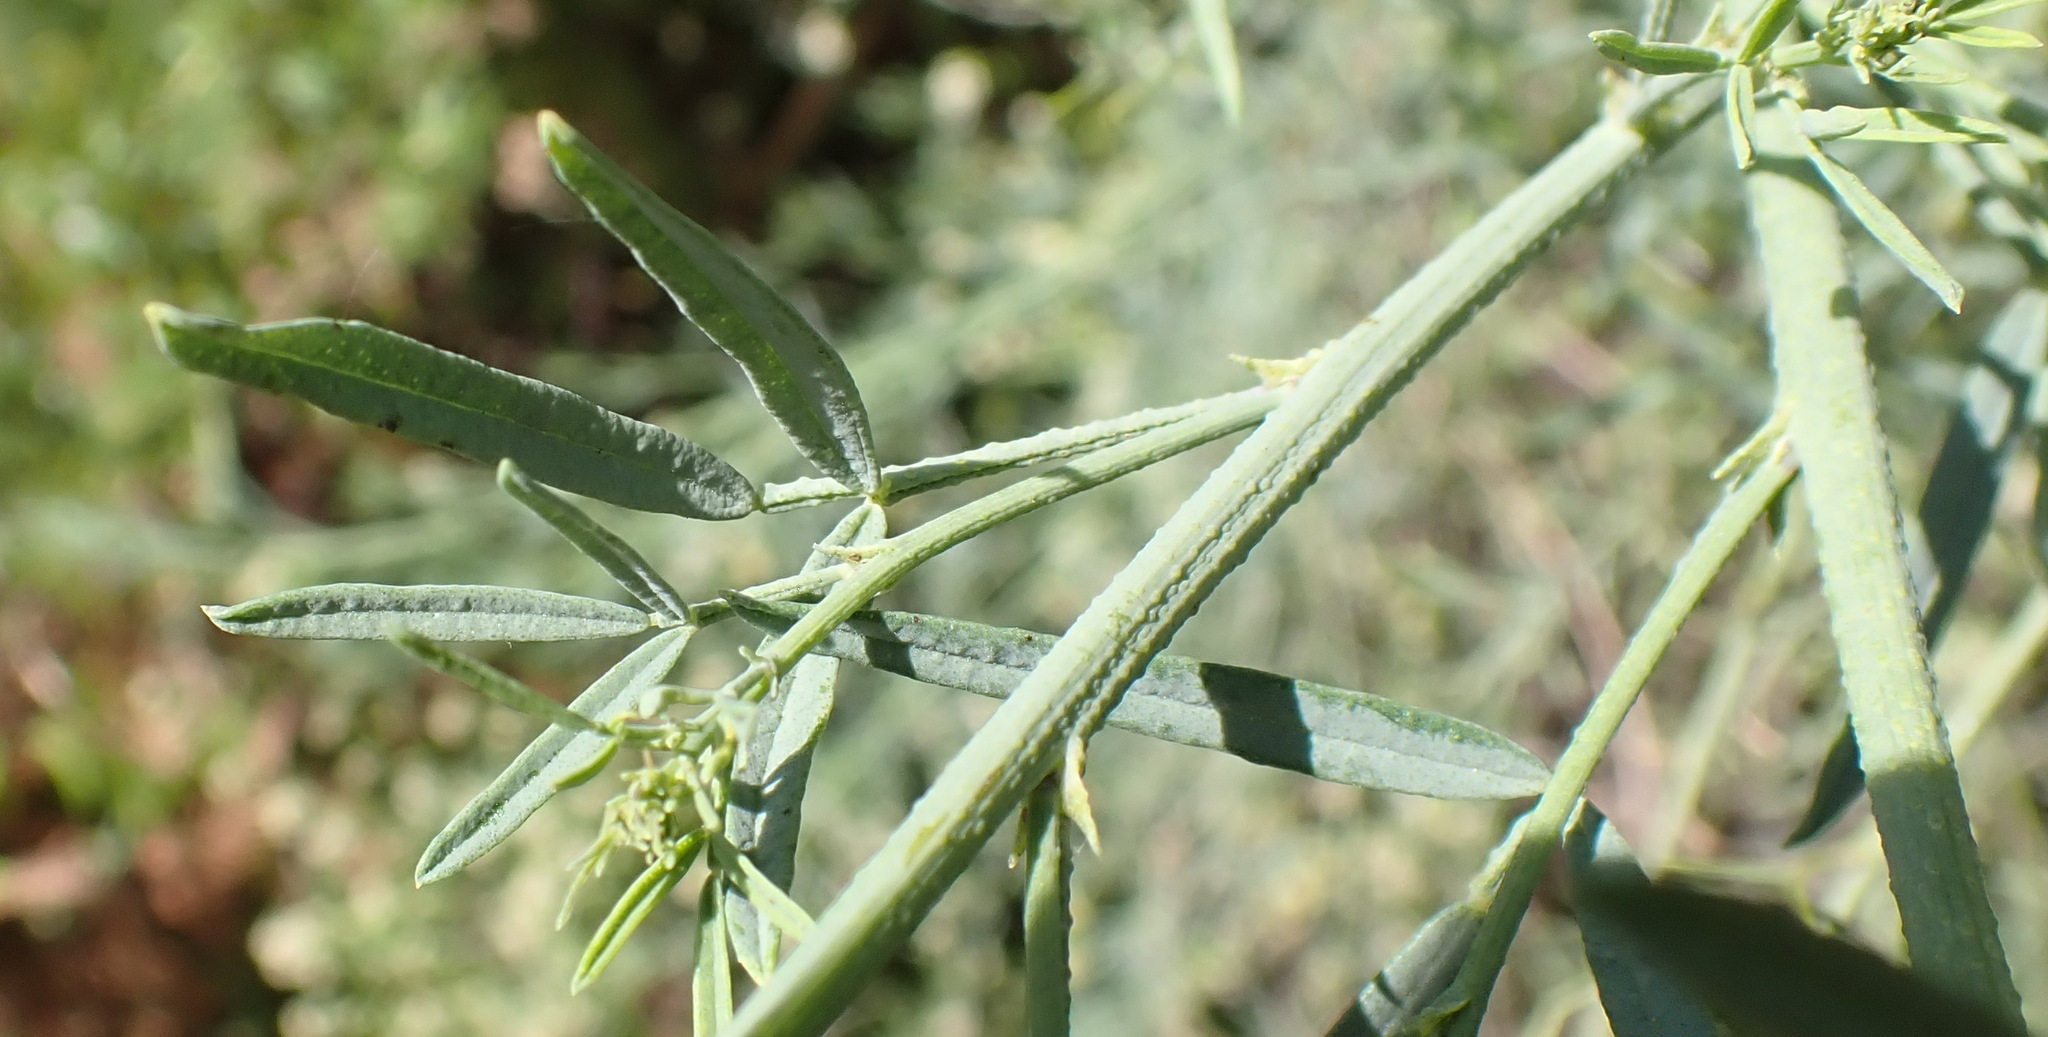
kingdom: Plantae
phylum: Tracheophyta
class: Magnoliopsida
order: Fabales
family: Fabaceae
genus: Psoralea
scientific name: Psoralea axillaris
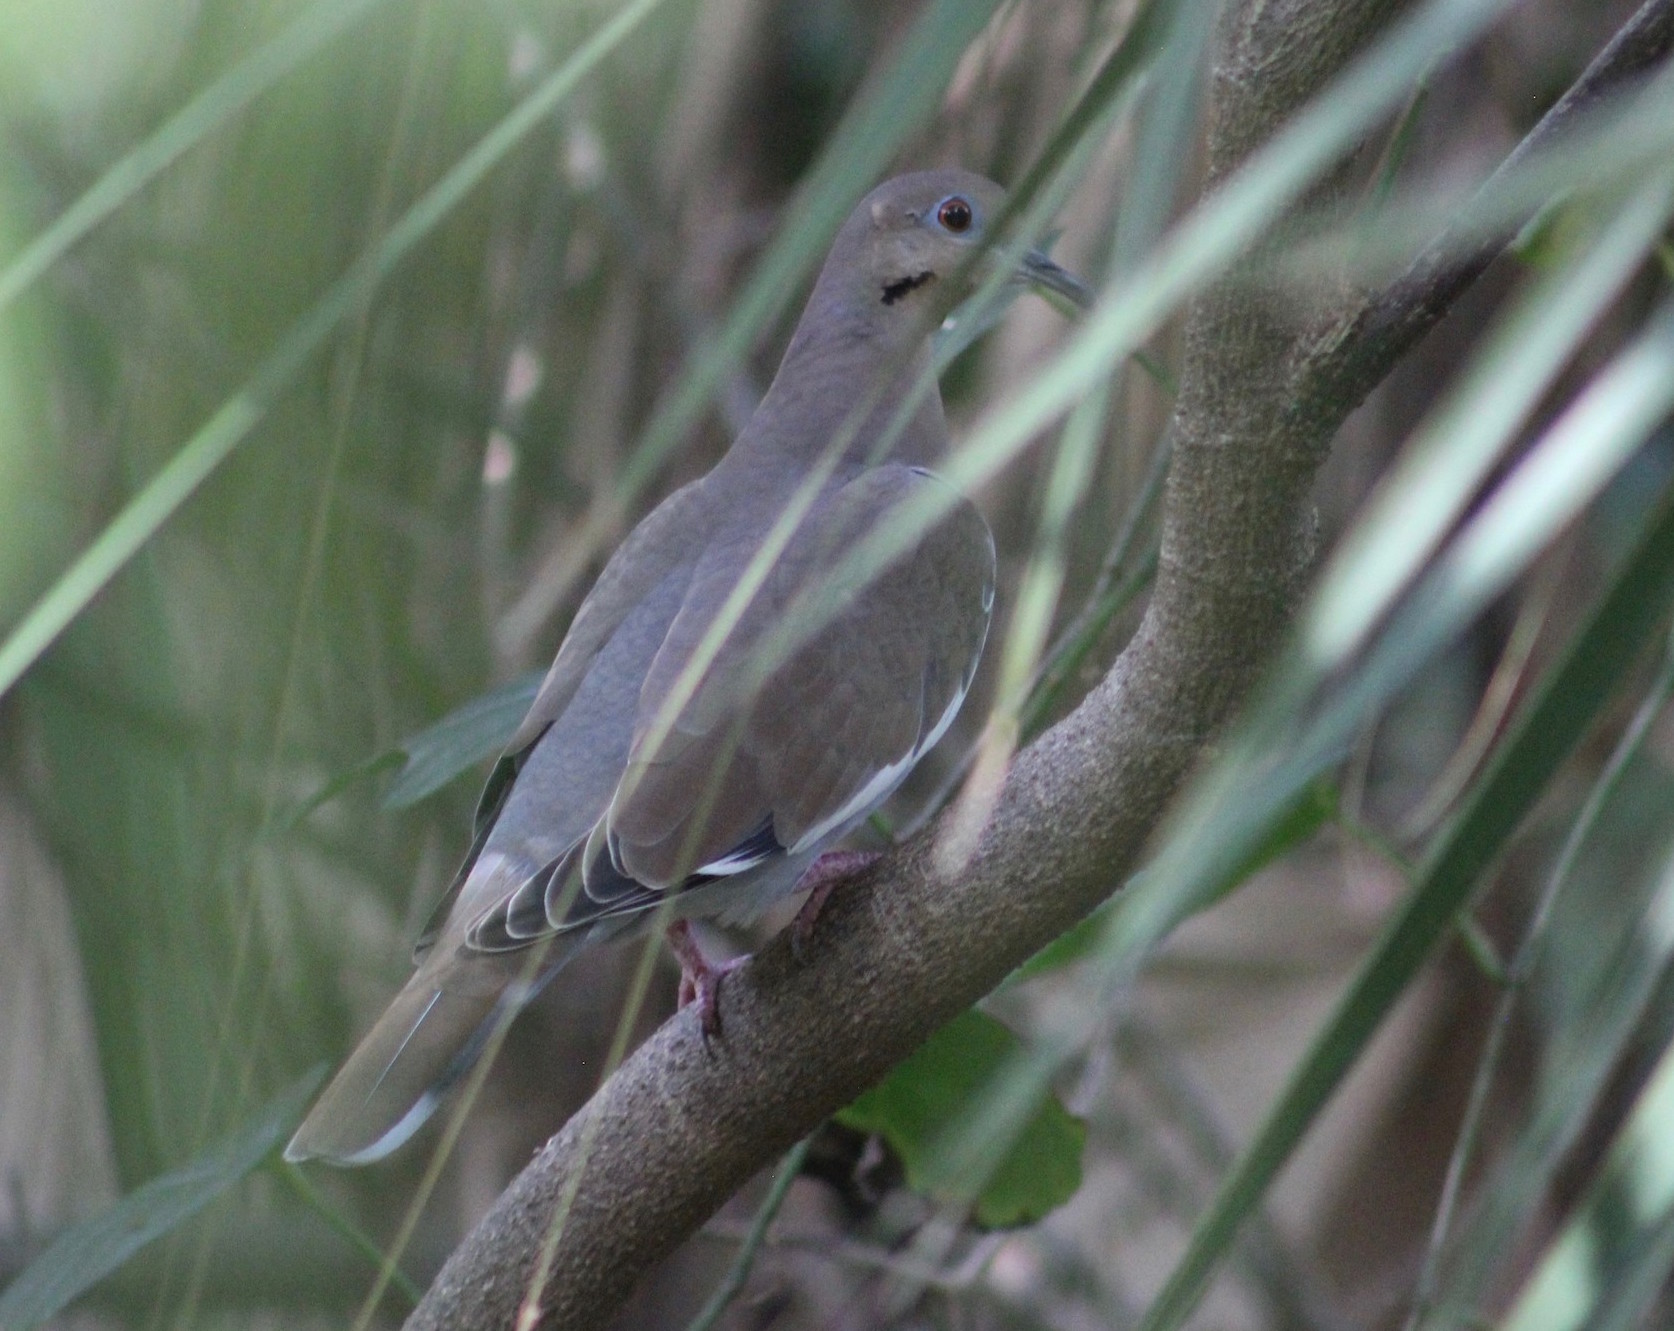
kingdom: Animalia
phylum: Chordata
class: Aves
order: Columbiformes
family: Columbidae
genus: Zenaida
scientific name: Zenaida asiatica
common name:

******************************

## Problem details
Update the material by changing every "scientific name" to "binomial name" and keeping all other lines the same. Omit the pictures.

## Worked solution
kingdom: Plantae
phylum: Tracheophyta
class: Magnoliopsida
order: Fabales
family: Fabaceae
genus: Psoralea
binomial name: Psoralea axillaris
kingdom: Animalia
phylum: Chordata
class: Aves
order: Columbiformes
family: Columbidae
genus: Zenaida
binomial name: Zenaida asiatica
common name:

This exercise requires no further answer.